Twice a week, Wednesday evening and Sunday evening, generally, I sit down with my calendar up on my computer screen, my lists of projects and goals next to me, a picture or list of my farm share foods, and I create my plan for the next few days.
I use a lot of exclamation points.
I use a two-column stenographer's notebook (like this one, but not actually this one because I buy in bulk) that I divide into a "work" column and a "home" column for each weekday. I have a long commute, so I include what I want to get done on the train in my "work" column. As per my earlier post regarding meal planning, I write down what I plan to eat for dinner, and what I want to pack for the next day's lunch.
Weekends (theoretically) involve no separation of work and home life, so I use one column for each day.
When list items need to happen at a specific time, I put a star next to them. I like stars. I also work out travel time ahead. If I am meeting friends for a movie downtown, I use Hopstop or Google Maps to figure out how long it will take me to get there and then put my leaving time on the To-Do list. I program my phone alarms to remind me to be where I need to be when I need to be there.

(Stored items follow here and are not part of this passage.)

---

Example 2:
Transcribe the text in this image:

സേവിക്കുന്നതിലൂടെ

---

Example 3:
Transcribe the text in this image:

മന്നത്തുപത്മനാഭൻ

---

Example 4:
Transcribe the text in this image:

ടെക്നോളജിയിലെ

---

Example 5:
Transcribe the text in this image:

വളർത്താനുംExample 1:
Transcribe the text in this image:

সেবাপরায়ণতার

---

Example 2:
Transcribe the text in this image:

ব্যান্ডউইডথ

1. I pair congenial tasks. That is, I don't just write "wash hair," but rather "wash hair and dishes" because I need to wash my hair about as often as I need to do dishes, so why not do them at the same time?
2. I don't like calculating percentages of how much of a given project is done. That's just math pretending to be efficiency. I instead make each To-Do list item something that can be completed. SO I might have an entry such as "sort 101 essays into batches of 10" and then a few entries that each read "Mark a batch of 101 essays."

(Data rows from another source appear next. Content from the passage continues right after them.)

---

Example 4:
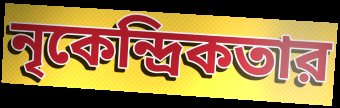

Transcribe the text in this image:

নৃকেন্দ্রিকতার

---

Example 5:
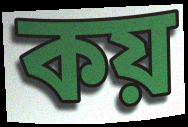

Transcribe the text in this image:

3. I'm lying about some stuff for clarity. I NEVER write "sort 101 essays into batches of 10" or "Mark a batch of 101 essays." I write things like "SORT 101" and "MARK BATCH 101." Full disclosure; etc.
EDIT: A wonderful two-part to-do list has been recently posted on UfYH - the listmaker uses one list to set a schedule of tasks to be accomplished chronologically and then and makes another list of rewards for completing tasks! This means the listmakes GETS TO CROSS OFF TWICE AS MANY THINGS.
SO! What do YOU do to keep track of things? Or are you pleasantly superior because you don't need to keep track of things at all?